Along with Vittorio, who died in 2018, the Tavianis made politically engaged films together for more than half a century.

Padre Padrone, set in Sardinia, won the Palme d’Or at Cannes in 1977. The film is an adaptation of Gavino Ledda’s autobiographical novel about a young shepherd who escapes the despotic control of his father.

Another of the brothers’ critically acclaimed films, 2012’s Caesar Must Die, won the Golden Bear prize at the Berlin Film Festival.

Directors Vittorio Taviani, left, and Paolo Taviani pose for the photo call of the film Cesare deve morire (Ceasar Must Die) at the 62 edition of the BerlinaleMichael Sohn/AP

After his brother’s death in 2018, Paolo Taviani premiered a movie on his own. Leonora Addio, which screened at the Berlinale film festival in 2022, explores death and the legacy of creative endeavours, and was based on an idea the brothers came up with together.

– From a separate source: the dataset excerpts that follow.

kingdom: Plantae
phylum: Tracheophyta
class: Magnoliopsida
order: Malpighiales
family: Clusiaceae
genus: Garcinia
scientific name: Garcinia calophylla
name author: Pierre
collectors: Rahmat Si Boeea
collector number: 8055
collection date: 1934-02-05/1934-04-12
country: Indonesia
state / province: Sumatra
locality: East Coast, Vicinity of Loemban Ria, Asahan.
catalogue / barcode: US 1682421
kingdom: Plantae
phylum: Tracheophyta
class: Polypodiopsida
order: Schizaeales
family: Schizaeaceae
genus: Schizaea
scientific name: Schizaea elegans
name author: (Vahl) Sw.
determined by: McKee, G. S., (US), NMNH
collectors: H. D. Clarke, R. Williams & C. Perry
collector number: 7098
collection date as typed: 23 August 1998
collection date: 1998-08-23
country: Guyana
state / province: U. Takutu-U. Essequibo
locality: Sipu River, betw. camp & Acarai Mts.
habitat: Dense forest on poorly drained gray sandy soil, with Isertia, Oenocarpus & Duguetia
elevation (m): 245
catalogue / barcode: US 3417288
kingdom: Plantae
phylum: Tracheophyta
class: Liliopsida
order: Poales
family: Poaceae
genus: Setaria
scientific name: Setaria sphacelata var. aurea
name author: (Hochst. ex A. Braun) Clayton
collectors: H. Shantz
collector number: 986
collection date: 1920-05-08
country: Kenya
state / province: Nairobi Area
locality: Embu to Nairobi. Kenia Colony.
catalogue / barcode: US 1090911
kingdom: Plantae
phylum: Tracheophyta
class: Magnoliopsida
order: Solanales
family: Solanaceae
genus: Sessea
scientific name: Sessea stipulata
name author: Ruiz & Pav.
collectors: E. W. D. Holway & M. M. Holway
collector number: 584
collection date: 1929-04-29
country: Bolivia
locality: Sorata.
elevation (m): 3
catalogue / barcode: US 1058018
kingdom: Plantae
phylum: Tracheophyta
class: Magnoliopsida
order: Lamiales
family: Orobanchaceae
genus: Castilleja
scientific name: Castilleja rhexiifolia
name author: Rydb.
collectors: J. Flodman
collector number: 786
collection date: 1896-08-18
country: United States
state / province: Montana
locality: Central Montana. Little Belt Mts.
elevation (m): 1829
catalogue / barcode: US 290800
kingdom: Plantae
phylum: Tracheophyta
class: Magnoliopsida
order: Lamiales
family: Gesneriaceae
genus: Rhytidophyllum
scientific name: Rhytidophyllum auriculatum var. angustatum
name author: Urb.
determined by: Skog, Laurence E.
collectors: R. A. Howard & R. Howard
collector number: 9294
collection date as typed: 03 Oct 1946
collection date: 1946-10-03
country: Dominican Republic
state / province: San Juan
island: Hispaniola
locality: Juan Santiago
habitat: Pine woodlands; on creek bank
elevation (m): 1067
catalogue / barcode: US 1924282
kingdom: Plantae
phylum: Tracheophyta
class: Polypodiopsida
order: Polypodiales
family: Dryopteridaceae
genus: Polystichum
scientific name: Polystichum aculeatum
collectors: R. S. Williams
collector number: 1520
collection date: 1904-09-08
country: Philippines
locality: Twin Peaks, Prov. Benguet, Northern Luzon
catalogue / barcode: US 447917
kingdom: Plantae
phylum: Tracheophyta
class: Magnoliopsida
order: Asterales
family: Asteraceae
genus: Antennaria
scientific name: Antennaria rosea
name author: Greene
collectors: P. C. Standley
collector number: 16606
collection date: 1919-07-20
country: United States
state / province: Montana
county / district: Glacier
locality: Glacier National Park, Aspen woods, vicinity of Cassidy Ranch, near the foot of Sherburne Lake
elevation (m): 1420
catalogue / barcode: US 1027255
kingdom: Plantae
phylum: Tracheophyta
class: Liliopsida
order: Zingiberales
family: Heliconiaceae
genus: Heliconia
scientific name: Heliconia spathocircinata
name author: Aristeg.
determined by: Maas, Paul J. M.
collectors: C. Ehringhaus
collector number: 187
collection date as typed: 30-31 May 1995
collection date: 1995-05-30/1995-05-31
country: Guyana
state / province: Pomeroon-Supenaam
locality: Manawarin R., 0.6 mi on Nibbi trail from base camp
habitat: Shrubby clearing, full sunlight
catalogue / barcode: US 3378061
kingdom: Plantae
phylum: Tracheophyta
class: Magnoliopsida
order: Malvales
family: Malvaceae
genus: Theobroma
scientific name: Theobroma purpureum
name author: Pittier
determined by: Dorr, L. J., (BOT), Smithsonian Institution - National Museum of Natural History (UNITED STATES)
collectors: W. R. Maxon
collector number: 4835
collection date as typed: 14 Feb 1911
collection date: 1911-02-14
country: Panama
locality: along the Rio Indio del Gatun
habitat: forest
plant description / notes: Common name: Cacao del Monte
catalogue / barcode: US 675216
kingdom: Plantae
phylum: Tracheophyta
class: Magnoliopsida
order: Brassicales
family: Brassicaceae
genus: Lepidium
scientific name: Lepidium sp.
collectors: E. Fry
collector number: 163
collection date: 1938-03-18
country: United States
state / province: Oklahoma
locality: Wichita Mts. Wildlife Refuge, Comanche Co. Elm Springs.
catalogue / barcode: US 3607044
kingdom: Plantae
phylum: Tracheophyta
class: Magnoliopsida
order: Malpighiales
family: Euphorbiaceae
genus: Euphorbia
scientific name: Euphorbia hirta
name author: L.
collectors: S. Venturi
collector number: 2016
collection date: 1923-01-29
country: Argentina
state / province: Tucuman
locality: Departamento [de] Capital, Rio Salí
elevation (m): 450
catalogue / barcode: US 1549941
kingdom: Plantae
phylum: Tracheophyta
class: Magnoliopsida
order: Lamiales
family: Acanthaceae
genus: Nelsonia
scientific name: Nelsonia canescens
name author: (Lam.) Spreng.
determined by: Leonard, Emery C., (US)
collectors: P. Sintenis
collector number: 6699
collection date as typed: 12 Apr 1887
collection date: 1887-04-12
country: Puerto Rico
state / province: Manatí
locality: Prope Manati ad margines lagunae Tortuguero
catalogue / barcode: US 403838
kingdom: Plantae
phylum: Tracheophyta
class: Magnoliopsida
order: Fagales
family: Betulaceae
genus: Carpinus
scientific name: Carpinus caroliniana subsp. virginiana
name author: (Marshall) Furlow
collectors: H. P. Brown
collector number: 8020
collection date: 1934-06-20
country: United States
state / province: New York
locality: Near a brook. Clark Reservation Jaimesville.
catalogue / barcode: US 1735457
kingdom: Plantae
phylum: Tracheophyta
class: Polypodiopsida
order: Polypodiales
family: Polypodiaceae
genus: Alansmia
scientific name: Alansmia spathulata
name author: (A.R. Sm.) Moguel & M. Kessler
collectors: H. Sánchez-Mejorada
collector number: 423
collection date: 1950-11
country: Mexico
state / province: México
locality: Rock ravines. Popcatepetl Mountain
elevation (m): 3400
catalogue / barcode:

Taviani was born in 1931 in San Miniato in Tuscany. The brothers’ father was an anti-fascist lawyer and they had an early interest in social issues, which they translated on to the screen with works known for their mix of history, psychological analysis and lyricism.

His death “leaves an unfillable void not only in the world of cinema, but in the hearts of all of us who shared his origins, but also his love for this land,” said Eugenio Giani, the governor of Tuscany.